With Max Haymer on piano is David Robaire on bass and Dan Schnelle on drums. The trio is well-suited to play together as Robaire and Schnelle adeptly match Haymer’s robust style.
Six of the nine tracks are Haymer originals. He proves that, not only does he have the performance chops, he is a brilliant composer.
The album opens with Cole Porter’s So in Love. The trio wastes no time is setting high expectations for all that is to follow.
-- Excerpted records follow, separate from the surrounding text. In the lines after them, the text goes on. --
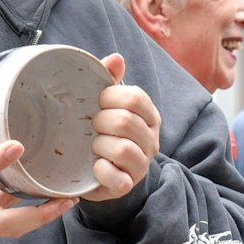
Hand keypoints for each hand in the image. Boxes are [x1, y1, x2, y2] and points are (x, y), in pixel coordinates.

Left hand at [81, 53, 160, 202]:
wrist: (101, 172)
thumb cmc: (104, 131)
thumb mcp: (106, 104)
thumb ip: (109, 79)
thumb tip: (116, 58)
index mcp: (149, 116)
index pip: (135, 98)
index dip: (110, 97)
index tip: (98, 102)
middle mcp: (151, 141)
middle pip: (125, 121)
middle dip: (100, 121)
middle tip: (92, 126)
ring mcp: (141, 165)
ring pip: (122, 148)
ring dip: (99, 145)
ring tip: (93, 145)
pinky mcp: (127, 185)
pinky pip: (116, 177)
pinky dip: (100, 170)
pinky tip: (94, 165)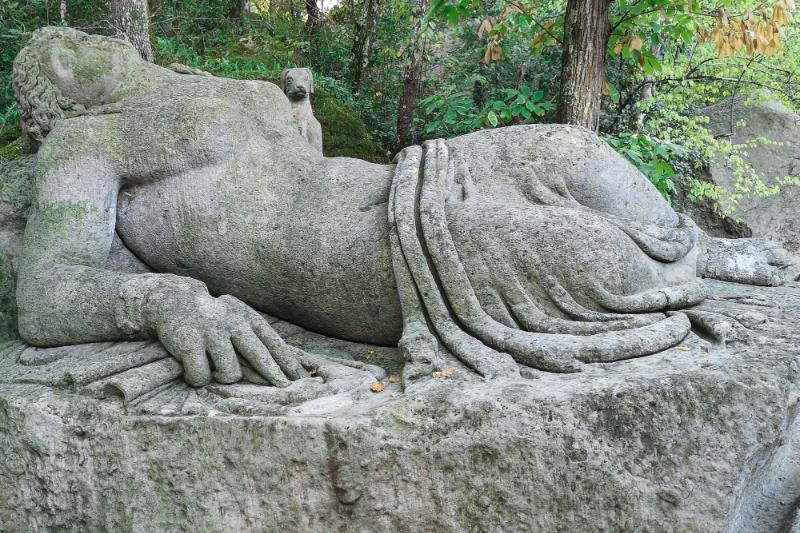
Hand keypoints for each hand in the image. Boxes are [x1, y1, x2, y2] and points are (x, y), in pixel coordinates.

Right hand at [142, 281, 305, 386]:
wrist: (173, 300)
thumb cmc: (213, 320)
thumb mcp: (238, 323)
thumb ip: (257, 343)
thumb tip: (286, 370)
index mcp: (246, 318)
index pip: (273, 343)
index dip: (288, 362)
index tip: (302, 377)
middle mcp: (231, 323)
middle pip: (258, 354)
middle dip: (273, 374)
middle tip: (284, 389)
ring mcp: (210, 332)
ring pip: (230, 372)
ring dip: (224, 378)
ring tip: (216, 373)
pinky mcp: (188, 342)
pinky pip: (201, 375)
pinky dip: (197, 379)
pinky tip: (192, 372)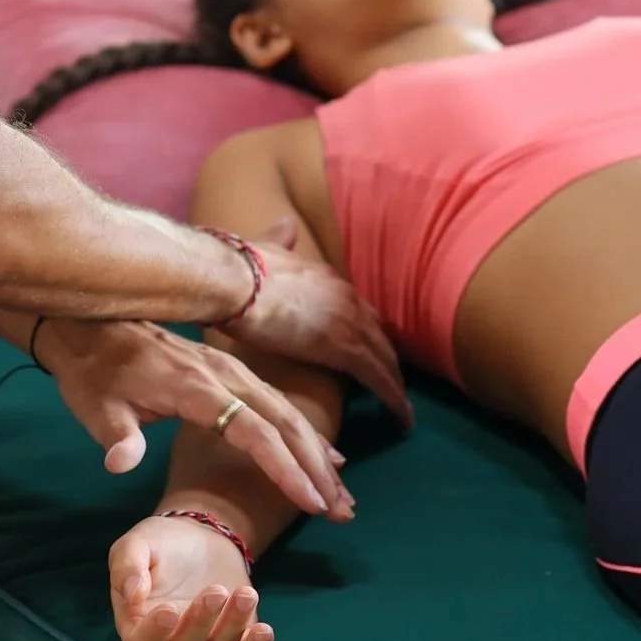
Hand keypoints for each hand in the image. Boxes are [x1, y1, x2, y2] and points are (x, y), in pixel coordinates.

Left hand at [37, 318, 353, 517]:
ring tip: (342, 494)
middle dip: (317, 467)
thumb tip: (118, 464)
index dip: (284, 468)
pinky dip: (305, 432)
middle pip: (284, 421)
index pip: (253, 430)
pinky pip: (277, 402)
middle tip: (343, 511)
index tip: (311, 502)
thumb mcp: (97, 408)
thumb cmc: (94, 375)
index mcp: (196, 388)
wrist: (91, 327)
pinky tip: (327, 454)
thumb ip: (117, 436)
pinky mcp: (230, 371)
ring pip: (287, 411)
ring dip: (318, 453)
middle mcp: (225, 375)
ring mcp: (231, 370)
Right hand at [110, 516, 272, 640]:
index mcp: (139, 623)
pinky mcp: (235, 632)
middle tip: (215, 590)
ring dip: (233, 624)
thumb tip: (132, 594)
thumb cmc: (158, 543)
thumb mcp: (135, 544)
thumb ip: (126, 567)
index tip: (168, 610)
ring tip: (245, 593)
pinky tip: (265, 631)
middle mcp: (172, 639)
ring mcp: (205, 638)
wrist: (197, 535)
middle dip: (201, 621)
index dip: (154, 634)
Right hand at [240, 222, 412, 425]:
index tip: (372, 350)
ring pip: (385, 359)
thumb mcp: (267, 247)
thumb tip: (287, 223)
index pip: (359, 310)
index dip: (367, 331)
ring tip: (403, 408)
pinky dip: (393, 398)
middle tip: (395, 385)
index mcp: (328, 279)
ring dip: (396, 384)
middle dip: (387, 359)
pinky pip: (379, 378)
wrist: (237, 281)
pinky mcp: (346, 350)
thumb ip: (280, 240)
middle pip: (378, 335)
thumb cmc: (241, 269)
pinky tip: (401, 417)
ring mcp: (351, 323)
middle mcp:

Robaire and Schnell maintain the lively pace when Haymer tears open the Latin Jazz section. The spirit of Sandoval was clearly in the room. I was hooked from the start.
Whirlwind, the title track and a Haymer original, is a Jazz waltz. It’s not the fast and furious piece that the title implies. It is a lovely piece whose triplet meter reminded Haymer of a “whimsical tornado.”
Proof of Evil, is a dually-inspired piece from Herbie Hancock’s Actual Proof and Wayne Shorter’s Speak No Evil. You just have to love this one. The trio is just so tight and so precise. Brilliant.
Speak Low is the Kurt Weill/Ogden Nash tune from the 1943 musical One Touch of Venus. Haymer’s version is an excellent tribute to Weill’s original and interprets well the Nash lyrics Speak Low/When You Speak Love. It is the slowest tempo on the whole album. But with that is the controlled energy that is so well released throughout the rest of the album. Beautifully done.
Another Haymer original, Gold Plated Dime, has the whimsy and energy to pull off this piece about a huckster. The humor and deception are all too evident. The trade between force and delicacy is outstanding. So much fun.
Welcoming, another Haymer composition, was inspired by the birth of his first daughter. Almost a lullaby, it becomes a tone poem of early-early-morning feedings and the “dreamy feeling of love” he felt. This is one of those songs that you hope will never end.
Killing Time is the introduction to Passed Time. Haymer recalls the long stays in hotel rooms, when touring with Sandoval, in places with nothing to do. Beginning with an extended, leisurely musing, the song picks up with what must be the thought of getting out of there.
The album ends with the other Cole Porter tune, Love for Sale. Now this is how you end a live set. They leave it all on the stage. The Art Tatum virtuosity of Haymer with the precision of Robaire and Schnelle (sit tight for his solo) make for a fun and high octane conclusion to a splendid album.
Whirlwind: Live at Sam First is just what the doctor ordered in our time of seclusion and quarantine. To hear an appreciative crowd and an exemplary trio playing hot compositions makes Max Haymer more than a placebo. It’s the real stuff.